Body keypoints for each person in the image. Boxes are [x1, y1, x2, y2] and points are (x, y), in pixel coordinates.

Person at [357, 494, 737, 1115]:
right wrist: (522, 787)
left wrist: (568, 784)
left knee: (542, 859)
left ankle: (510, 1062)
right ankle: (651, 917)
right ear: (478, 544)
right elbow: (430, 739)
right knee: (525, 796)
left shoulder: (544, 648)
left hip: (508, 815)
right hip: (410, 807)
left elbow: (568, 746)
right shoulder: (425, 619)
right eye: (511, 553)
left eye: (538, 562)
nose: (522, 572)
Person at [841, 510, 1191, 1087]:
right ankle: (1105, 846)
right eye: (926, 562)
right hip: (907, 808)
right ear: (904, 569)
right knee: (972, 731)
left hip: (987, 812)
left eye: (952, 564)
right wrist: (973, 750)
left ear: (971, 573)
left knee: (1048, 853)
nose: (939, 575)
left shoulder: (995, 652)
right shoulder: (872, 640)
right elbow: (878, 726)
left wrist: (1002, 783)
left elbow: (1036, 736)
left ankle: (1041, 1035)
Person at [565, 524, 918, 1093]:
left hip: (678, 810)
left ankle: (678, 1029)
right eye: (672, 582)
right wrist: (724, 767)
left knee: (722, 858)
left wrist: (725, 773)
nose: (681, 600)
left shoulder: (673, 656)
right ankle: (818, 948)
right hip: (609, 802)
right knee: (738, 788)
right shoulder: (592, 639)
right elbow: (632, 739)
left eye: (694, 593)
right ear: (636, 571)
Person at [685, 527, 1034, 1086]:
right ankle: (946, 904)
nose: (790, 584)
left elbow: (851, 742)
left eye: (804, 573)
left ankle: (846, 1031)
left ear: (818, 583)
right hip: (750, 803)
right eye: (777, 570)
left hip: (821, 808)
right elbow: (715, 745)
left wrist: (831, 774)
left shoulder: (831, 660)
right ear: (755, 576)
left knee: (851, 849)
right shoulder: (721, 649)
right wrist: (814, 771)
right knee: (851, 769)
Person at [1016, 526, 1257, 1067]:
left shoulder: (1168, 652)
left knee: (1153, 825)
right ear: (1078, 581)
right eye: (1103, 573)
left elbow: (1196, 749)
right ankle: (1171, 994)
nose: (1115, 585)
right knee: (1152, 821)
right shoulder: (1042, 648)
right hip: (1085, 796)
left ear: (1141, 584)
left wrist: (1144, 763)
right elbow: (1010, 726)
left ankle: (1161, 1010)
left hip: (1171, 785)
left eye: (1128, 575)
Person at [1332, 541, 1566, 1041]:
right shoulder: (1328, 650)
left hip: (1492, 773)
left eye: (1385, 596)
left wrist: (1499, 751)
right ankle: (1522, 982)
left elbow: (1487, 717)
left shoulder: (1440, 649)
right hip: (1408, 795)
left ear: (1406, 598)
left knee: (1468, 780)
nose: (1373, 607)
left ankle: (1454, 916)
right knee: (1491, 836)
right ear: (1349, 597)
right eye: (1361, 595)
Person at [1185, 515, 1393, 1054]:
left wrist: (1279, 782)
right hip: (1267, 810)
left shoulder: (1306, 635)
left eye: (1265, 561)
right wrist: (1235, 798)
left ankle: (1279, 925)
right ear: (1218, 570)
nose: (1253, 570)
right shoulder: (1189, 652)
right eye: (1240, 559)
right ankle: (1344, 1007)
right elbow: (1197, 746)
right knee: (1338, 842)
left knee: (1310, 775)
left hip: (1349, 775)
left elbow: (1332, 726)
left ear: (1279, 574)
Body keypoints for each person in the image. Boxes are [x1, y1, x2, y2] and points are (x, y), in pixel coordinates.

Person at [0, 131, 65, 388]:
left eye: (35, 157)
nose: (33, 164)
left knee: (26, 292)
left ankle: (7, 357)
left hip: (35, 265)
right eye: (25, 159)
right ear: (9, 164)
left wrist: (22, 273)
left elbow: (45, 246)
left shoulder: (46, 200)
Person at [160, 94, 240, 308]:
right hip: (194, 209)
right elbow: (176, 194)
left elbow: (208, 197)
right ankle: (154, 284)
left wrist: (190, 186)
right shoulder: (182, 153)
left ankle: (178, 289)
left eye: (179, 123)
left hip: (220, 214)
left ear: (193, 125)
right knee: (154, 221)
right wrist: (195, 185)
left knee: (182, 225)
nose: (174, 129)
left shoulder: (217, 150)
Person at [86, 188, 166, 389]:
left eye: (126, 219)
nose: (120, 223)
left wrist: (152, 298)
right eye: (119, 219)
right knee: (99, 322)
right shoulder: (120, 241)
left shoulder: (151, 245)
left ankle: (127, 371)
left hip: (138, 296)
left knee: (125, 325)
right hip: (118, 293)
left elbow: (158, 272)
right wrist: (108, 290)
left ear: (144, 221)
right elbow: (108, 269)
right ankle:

────────────────

- **Work request**
The stretch of entries above that starts with the line containing "left wrist: (1144, 763)" and goes on through the line containing "right knee: (1338, 842)" is to be transcribed exactly, and no other line is to be transcribed.

- **Response area**
left wrist: (1144, 763)
right elbow: (1010, 726)
left ankle: (1161, 1010)
left hip: (1171, 785)
left eye: (1128, 575)
Person at [1332, 541, 1566, 1041]:
right shoulder: (1328, 650)
left hip: (1492, 773)
left eye: (1385, 596)
left wrist: (1499, 751)
right ankle: (1522, 982)
left elbow: (1487, 717)
left shoulder: (1440, 649)
right hip: (1408, 795)
left ear: (1406, 598)
left knee: (1468, 780)
nose: (1373, 607)
left ankle: (1454, 916)
right knee: (1491, 836)
right ear: (1349, 597)
right eye: (1361, 595)
Person at [1185, 515, 1393, 1054]:
left wrist: (1279, 782)
right hip: (1267, 810)
left shoulder: (1306, 635)
left eye: (1265, 561)
right wrist: (1235, 798)
left ankle: (1279, 925)
right ear: (1218, 570)
nose: (1253, 570)
right shoulder: (1189, 652)
right eye: (1240, 559)
right ankle: (1344, 1007)
right elbow: (1197, 746)
right knee: (1338, 842)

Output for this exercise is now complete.